#### [本文抜粋]
——————

ドームをはじめとした内陸調査において、皮膚の腫瘤をとるといった局所麻酔の手術の記録はあるものの、全身麻酔や腰椎麻酔(いわゆる下半身麻酔)による手術の記録はありません。実際に手術が出来るか検討してみました。

まず、手術場所の検討です。適度な広さ・電源・温度が必須項目です。
1)    ドーム基地…×;広さはあるものの、電源無し、-50℃以下なので不適です
2)    屋外でのテント…△;広さOK、電源は雪上車から、温度はヒーターいれても氷点下を上回るかどうかといったところで、患者の保温という面では適切ではありません。あと、メスや攝子といった金属をもつ私の手が凍傷になる可能性もあります。
3)    雪上車内…△:狭いものの、電源あり、30℃前後の温度が保てます。但し、ホコリがダイヤモンドダストのごとく見えます

消去法で考えると、雪上車しか残りません。
同じように見える雪上車も内部の構造が微妙に異なっており、術者が立て、なおかつ手術台に見立てたベッドが適切な高さになっているものは1台しかありませんでした。

その雪上車で、医療器材が展開できるか試してみました。点滴は番線のフックにつるします。シリンジポンプやそのほかの注射の類は、術者の対側におきます。手術モニターは無線機の上、酸素ボンベは運転席、人工呼吸器は患者の頭のすぐ横(この機械は製造・メンテともすでに国内では中止になっているもの、予算があれば新しいのが欲しい所)、挿管は場所が狭くて非常に困難ですが、エアウェイスコープ(喉頭をモニターで確認しながら挿管できるスグレモノ)があるので、なんとか可能でしょう。夜の23時、カーテンを閉め切ったうえでの照度は400LUX程度、全然足りないので必要時はヘッドライトや懐中電灯で術野を照らしてもらう必要があります。



結論から申し上げると、『手術は可能だが、緊急要請にて飛行機呼んだ方がレスキューの可能性が高い』です。ブリザードで飛行機が飛んでこない、保存的加療よりも手術の方が助かる可能性が高い時のみ、といった限定的な形になりそうです。(緊急手術が大好きな私にとって、少し残念ではあります)
医療物資を持ち込めば持ち込むほど対応範囲は拡がりますが、搭載にも限界がありますので、何をどれだけ持ち込むかは非常に難しい所です。(医療物資は基本使用しないので、使用期限切れで廃棄する事が多いです)いずれ、どこかの学会で報告してみたいと思います。

——————

#### [データ一覧]
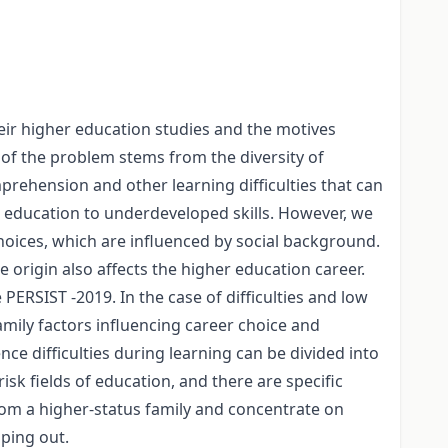
eir higher education studies and the motives
y of the problem stems from the diversity of
prehension and other learning difficulties that can
r education to underdeveloped skills. However, we
choices, which are influenced by social background.
 origin also affects the higher education career.
PERSIST -2019. In the case of difficulties and low
amily factors influencing career choice and
ce difficulties during learning can be divided into
isk fields of education, and there are specific
rom a higher-status family and concentrate on
pping out.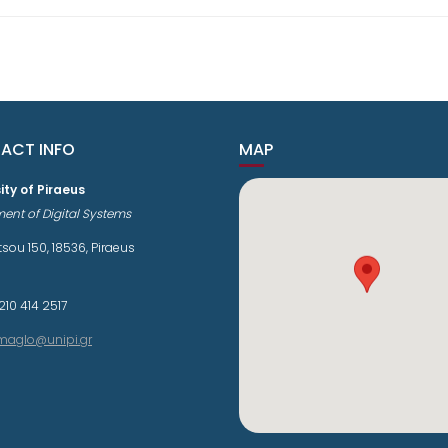
ACT INFO
MAP
ity of Piraeus
ent of Digital Systems
sou 150, 18536, Piraeus
210 414 2517
maglo@unipi.gr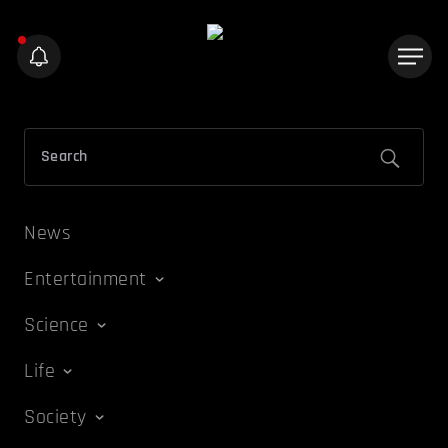
News
Entertainment
Science
Life
Society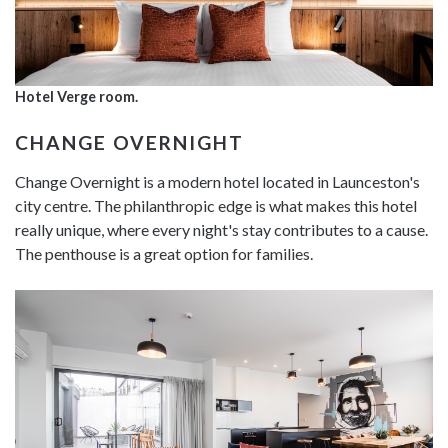
Hotel Verge room.
CHANGE OVERNIGHT
Change Overnight is a modern hotel located in Launceston's
city centre. The philanthropic edge is what makes this hotel
really unique, where every night's stay contributes to a cause.
The penthouse is a great option for families.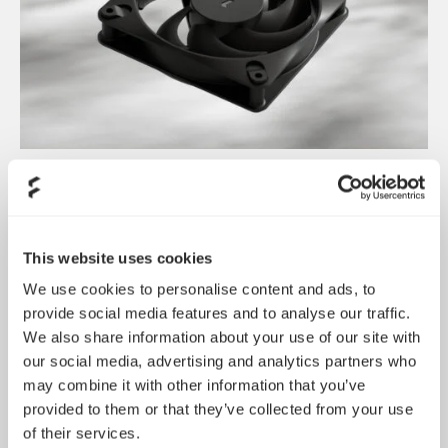
Introducing Dynamic 3
May 21, 2026
This website uses cookies
We use cookies to personalise content and ads, to
provide social media features and to analyse our traffic.
We also share information about your use of our site with
our social media, advertising and analytics partners who
may combine it with other information that you’ve
provided to them or that they’ve collected from your use
of their services.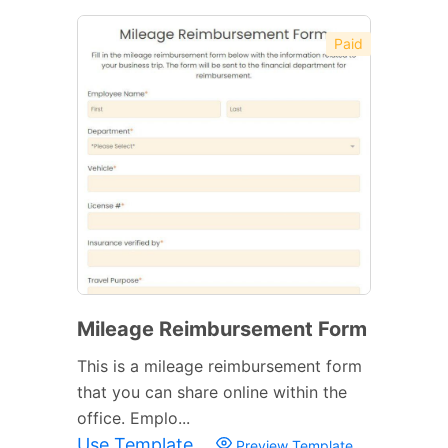
Paid
Mileage Reimbursement Form
This is a mileage reimbursement form
that you can share online within the
office. Emplo...
Use Template
Preview Template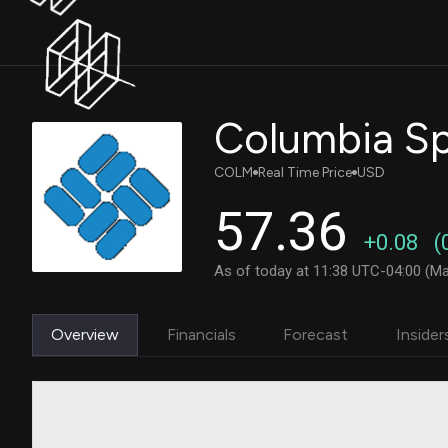
Columbia S
COLM
Real Time Price
USD
57.36
+0.08
(
As of today at 11:38 UTC-04:00 (Ma
Overview
Financials
Forecast
Insider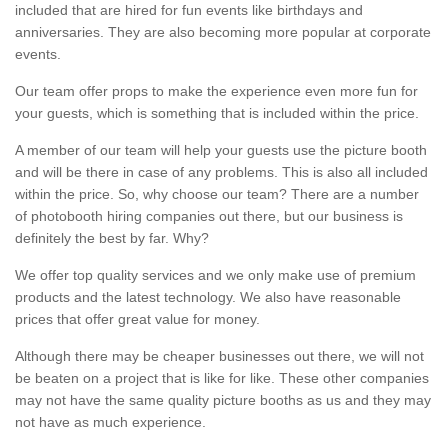
included that are hired for fun events like birthdays and
anniversaries. They are also becoming more popular at corporate
events.
Our team offer props to make the experience even more fun for
your guests, which is something that is included within the price.
A member of our team will help your guests use the picture booth
and will be there in case of any problems. This is also all included
within the price. So, why choose our team? There are a number
of photobooth hiring companies out there, but our business is
definitely the best by far. Why?
We offer top quality services and we only make use of premium
products and the latest technology. We also have reasonable
prices that offer great value for money.
Although there may be cheaper businesses out there, we will not
be beaten on a project that is like for like. These other companies
may not have the same quality picture booths as us and they may
not have as much experience.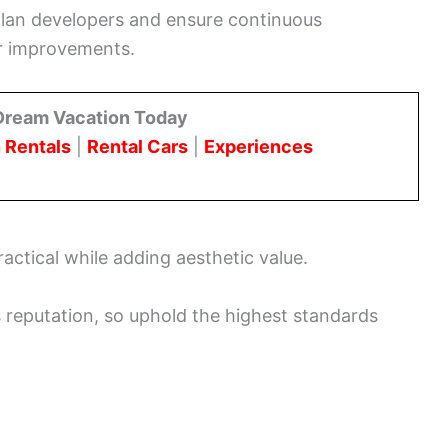
e plan developers and ensure continuous
or improvements.
Dream Vacation Today
 Rentals
|
Rental Cars
|
Experiences
actical while adding aesthetic value.
s reputation, so uphold the highest standards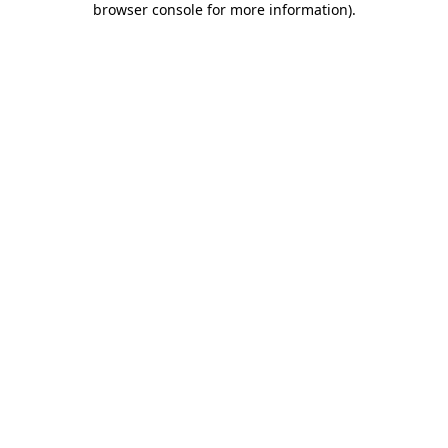
browser console for more information)
.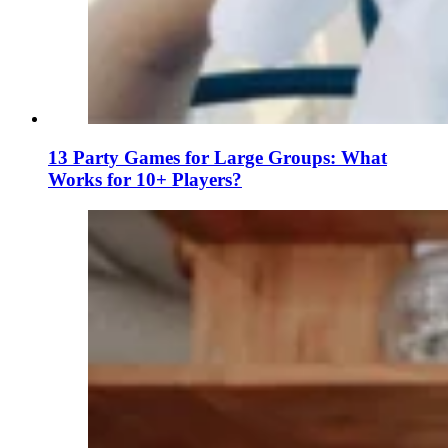
13 Party Games for Large Groups: What
Works for 10+ Players?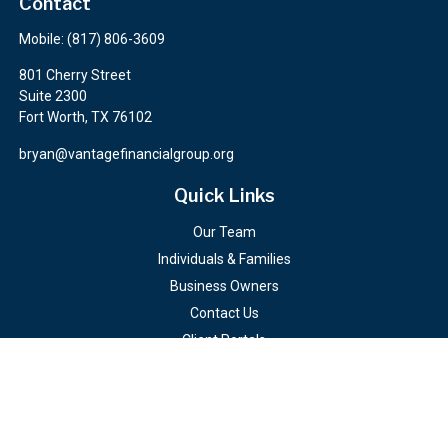
Contact
Mobile:
(817) 806-3609
801 Cherry Street
Suite 2300
Fort Worth,
TX
76102
bryan@vantagefinancialgroup.org
Quick Links
Our Team
Individuals & Families
Business Owners
Contact Us
Client Portals
Check the background of your financial professional on FINRA's
BrokerCheck
.
The content is developed from sources believed to be providing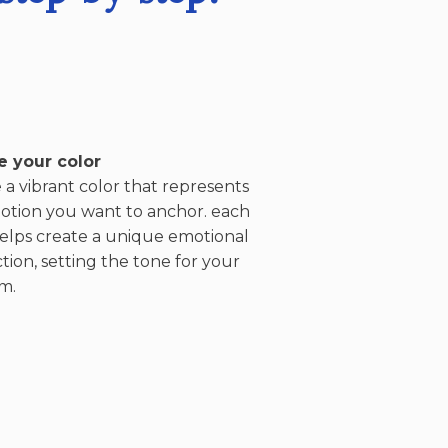
 your color
a vibrant color that represents
otion you want to anchor. each
helps create a unique emotional
ion, setting the tone for your
m.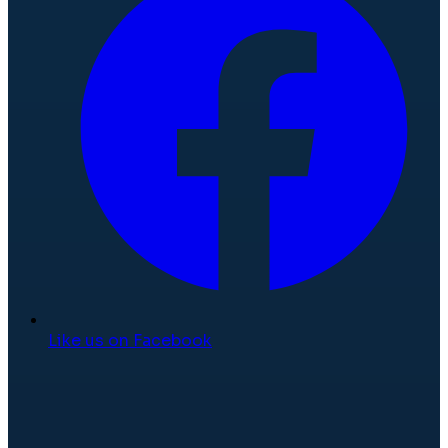
Like us on Facebook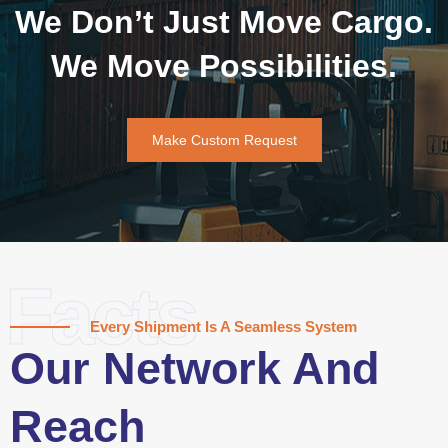
We Don’t Just Move Cargo.
We Move Possibilities.
Make Custom Request
Facts
Every Shipment Is A Seamless System
Our Network And
Reach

——————

#### [課題の条件]
雪上車での手術を検討した本文抜粋のうち、「結論から申し上げると、『手術」から「で報告してみたいと思います。」までの部分を一字一句違えずに書き写してください。

#### [解答]
結論から申し上げると、『手術は可能だが、緊急要請にて飛行機呼んだ方がレスキューの可能性が高い』です。ブリザードで飛行機が飛んでこない、保存的加療よりも手術の方が助かる可能性が高い時のみ、といった限定的な形になりそうです。(緊急手術が大好きな私にとって、少し残念ではあります)
医療物資を持ち込めば持ち込むほど対応範囲は拡がりますが、搭載にも限界がありますので、何をどれだけ持ち込むかは非常に難しい所です。(医療物資は基本使用しないので、使用期限切れで廃棄する事が多いです)いずれ、どこかの学会で報告してみたいと思います。